DATA RECORDS ->
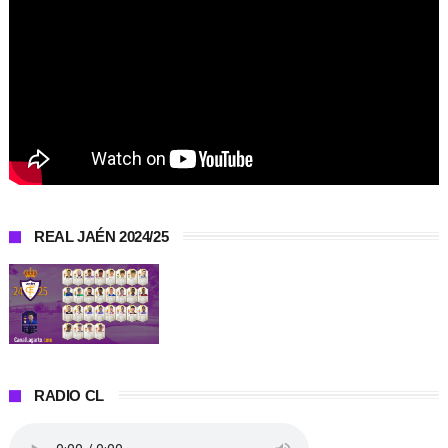
REAL JAÉN 2024/25
RADIO CL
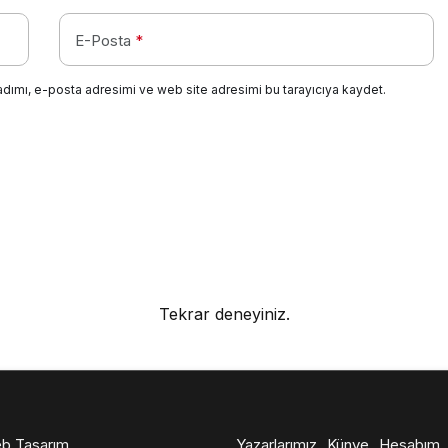
E-Posta
*
adımı, e-posta adresimi ve web site adresimi bu tarayıcıya kaydet.
Tekrar deneyiniz.
b Tasarım
Yazarlarımız
Künye
Hesabım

YOUR TASK -> Before you finish, make sure every line above has been repeated exactly and no picture remains in the copy.

SOLUTION FOR THIS PROBLEM ->
REAL JAÉN 2024/25
RADIO CL
E-Posta
*
adımı, e-posta adresimi ve web site adresimi bu tarayıcıya kaydet.
Tekrar deneyiniz.
b Tasarım
Yazarlarımız
Künye
Hesabım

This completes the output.